Our drive was cut short by the rain, and we spent much of the day in our rooms. By 4pm, the sun was shining through the clouds again. It was time for the sunset game drive. After driving for some time without any major sightings, we passed the Rattray's Camp, MalaMala’s sister lodge, which was closed for renovations. The lodge is also immaculately beautiful, and also perched on the banks of the Sand river, which we now sought to cross via a small bridge. After the ever attentive JJ noticed that water levels were rising fast, we were diverted back towards the lodge, where we would be safe if the car became stuck in the muddy roads.
We later enjoyed a picnic of sorts on top of a nearby hill with gorgeous views of the river and surrounding bush. More biltong, nuts, dried fruits and alcoholic beverages were served, while we took in the sight of an elephant and her tiny calf, clearly only a few days old, drinking from the river on the opposite bank. A few meters away, a herd of impala quietly grazed. As we enjoyed our snacks at sundown, everything seemed as mother nature intended it to be.

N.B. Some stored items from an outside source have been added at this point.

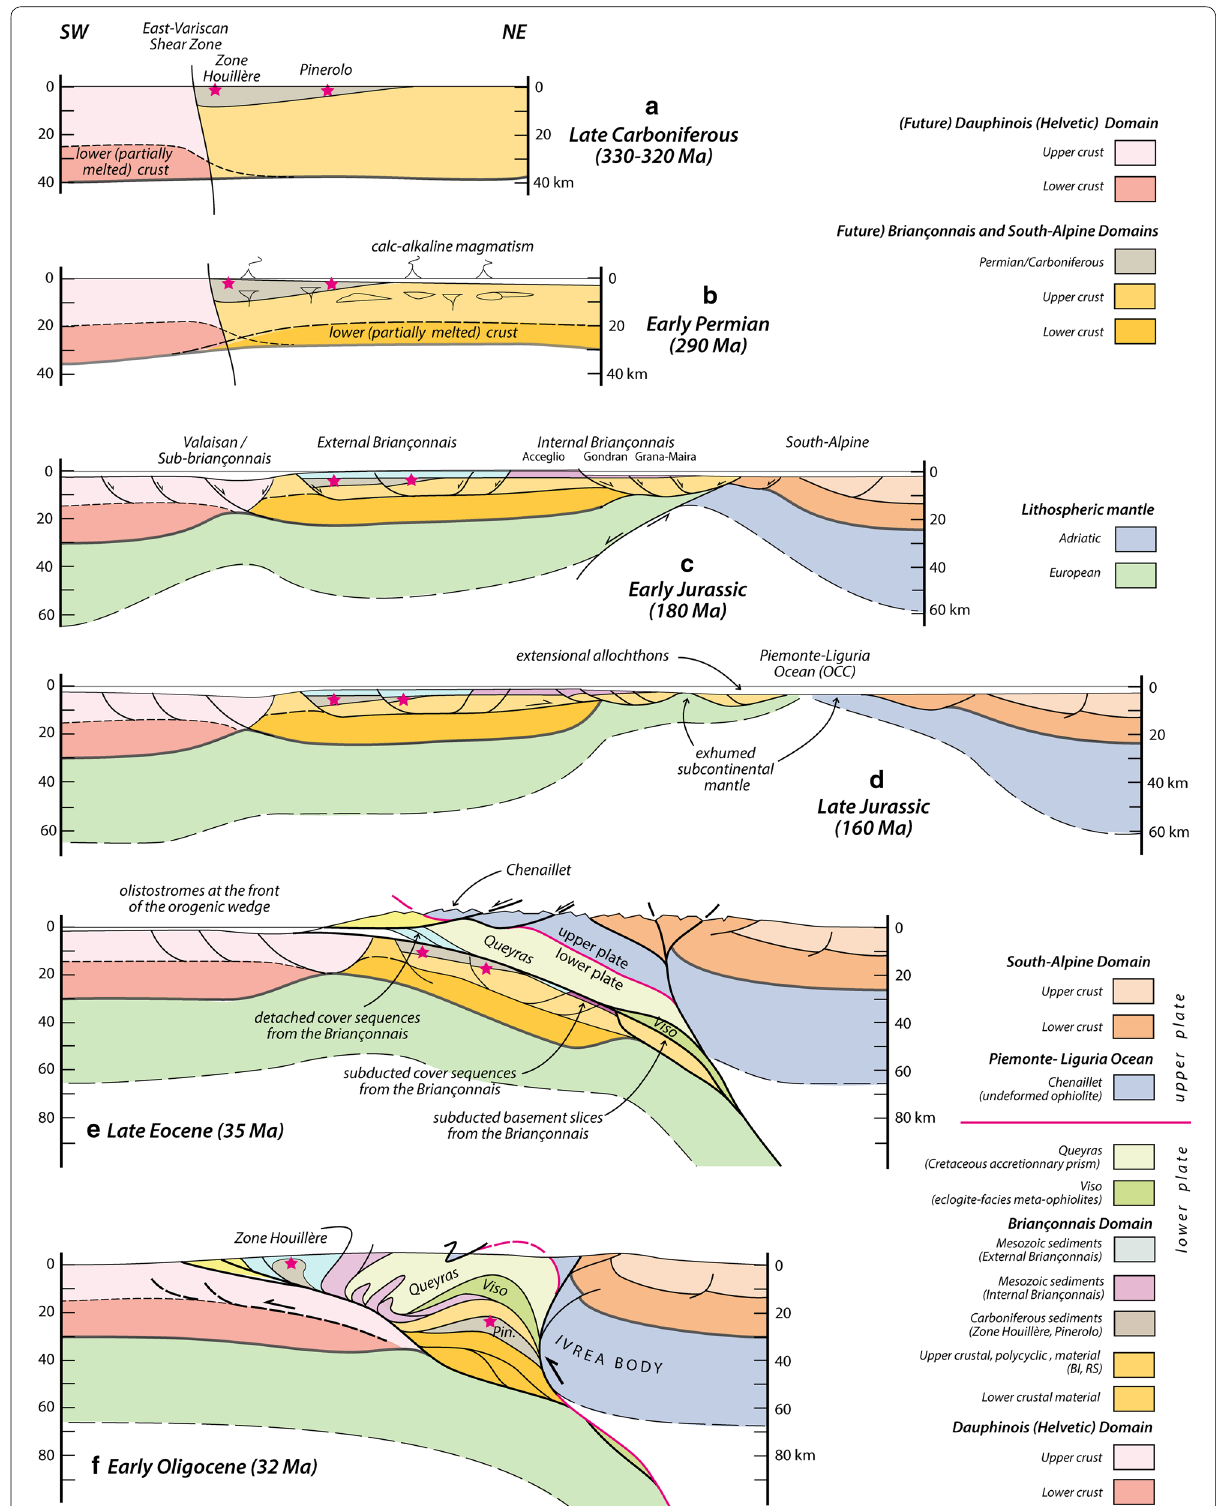
Fig. 13 Key steps in the history of the studied samples. See text for detailed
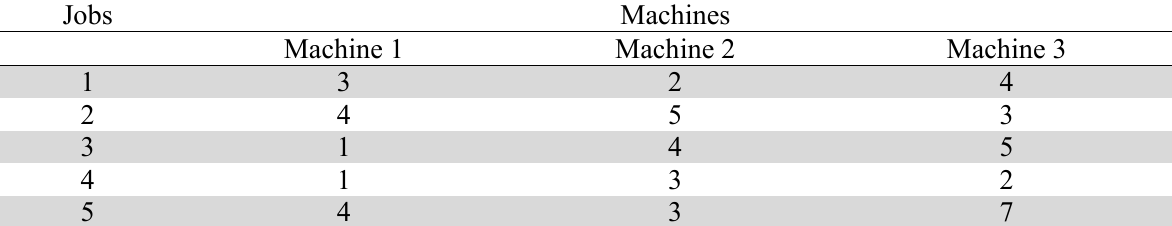
Flow shop scheduling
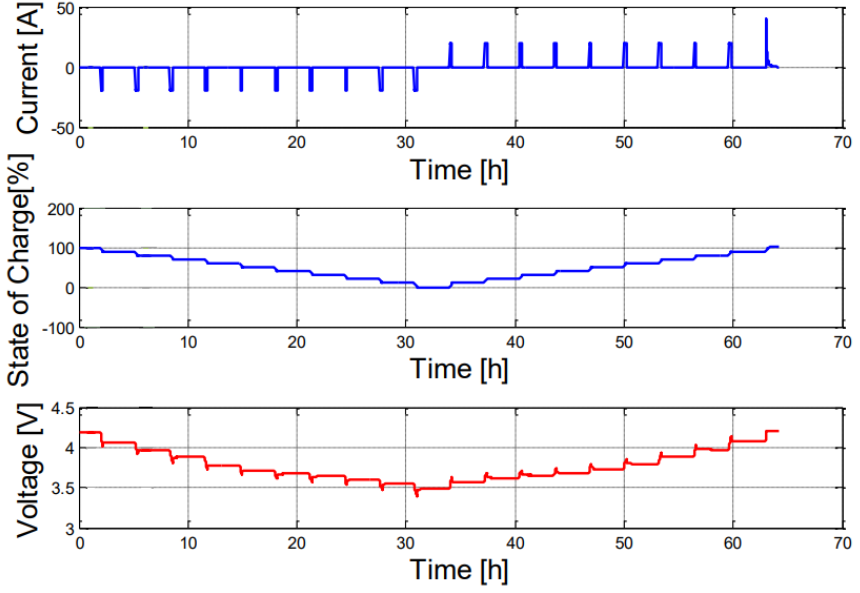
Figure 10. Open circuit voltage testing. Table 1. OCV measured values.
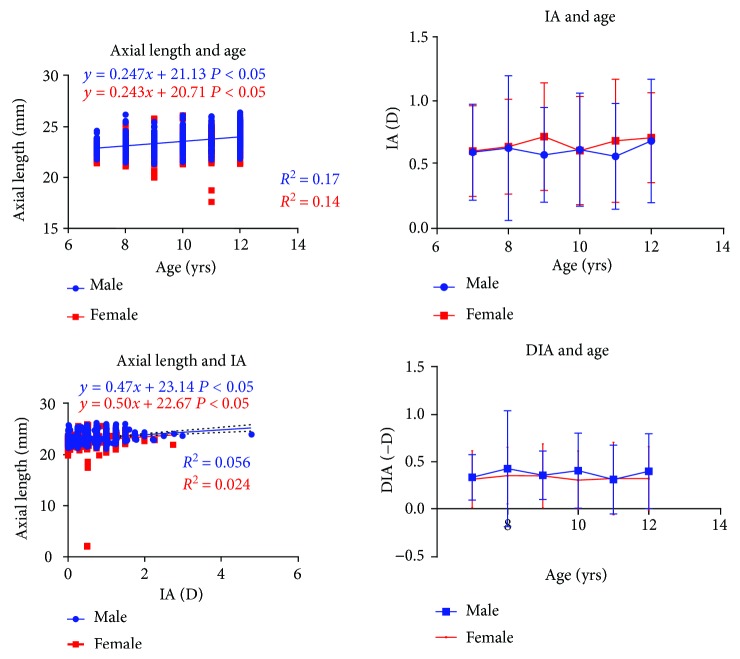
The relationship between axial length and age as well as the relationship between internal astigmatism age.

After watching the sun set, we made our way back to the lodge for the evening. An exquisite three course dinner was served alongside some of the finest wines from all over the world. We gathered in the bar to discuss the day’s sightings, before calling it a day.
We departed the next day, George heading to Cape Town, while I was off to Sabi Sands for the next leg of my journey. I opted to skip the morning game drive, so I could pack and eat a leisurely breakfast. Before leaving, I took a quick final tour of the lodge, and its surroundings, to consolidate my memories of a most enjoyable stay.